Materials
Materials define the surface of your objects — whether something looks like matte plastic, brushed metal, or frosted glass. Facet uses physically-based materials, so surfaces respond realistically to the lighting in your scene.
Core properties
- Colour — the base colour of the surface.
- Metalness — how metallic the surface is. Low values read as plastic or painted surfaces; high values read as metal and pick up reflections from the environment.
- Roughness — how sharp or blurred reflections are. Low roughness is glossy and mirror-like; high roughness is soft and matte.
Together, metalness and roughness cover most real-world surfaces. A polished chrome look is high metalness + low roughness; a soft matte finish is low metalness + high roughness.
Glass & transmission
To make glass or other transparent materials, enable transmission.
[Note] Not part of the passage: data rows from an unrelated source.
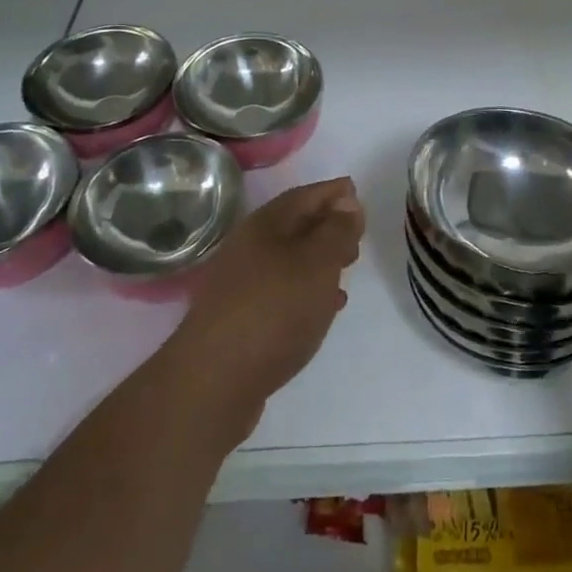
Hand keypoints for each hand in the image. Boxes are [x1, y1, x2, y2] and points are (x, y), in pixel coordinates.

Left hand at [167, 177, 363, 439]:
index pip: (304, 196)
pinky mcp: (240, 318)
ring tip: (346, 270)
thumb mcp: (317, 263)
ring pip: (288, 260)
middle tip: (357, 235)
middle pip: (294, 226)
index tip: (356, 191)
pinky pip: (281, 291)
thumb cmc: (274, 309)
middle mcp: (249, 247)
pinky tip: (324, 307)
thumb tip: (346, 201)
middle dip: (327, 226)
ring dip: (318, 260)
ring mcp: (241, 284)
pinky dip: (306, 290)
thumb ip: (336, 231)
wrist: (214, 381)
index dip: (332, 192)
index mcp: (265, 225)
Glass bends the light passing through it, so it needs an environment to refract:
Glass needs an environment. Refraction has nothing to bend without one — set an HDRI environment (see Lighting & HDRI) or your glass will look flat and grey.
Multiple materials
You can assign and edit more than one material in a scene to give different parts distinct surfaces. Adding and editing materials beyond the scene default is part of the paid plans — see Plans & pricing.
Tips
- Start from the environment. Because reflections come from the HDRI, a material can look completely different under a different environment — set your lighting early.
- Small roughness changes have a big visual impact. Nudge it gradually.
- For a premium product look, lean on low roughness plus a clean studio HDRI.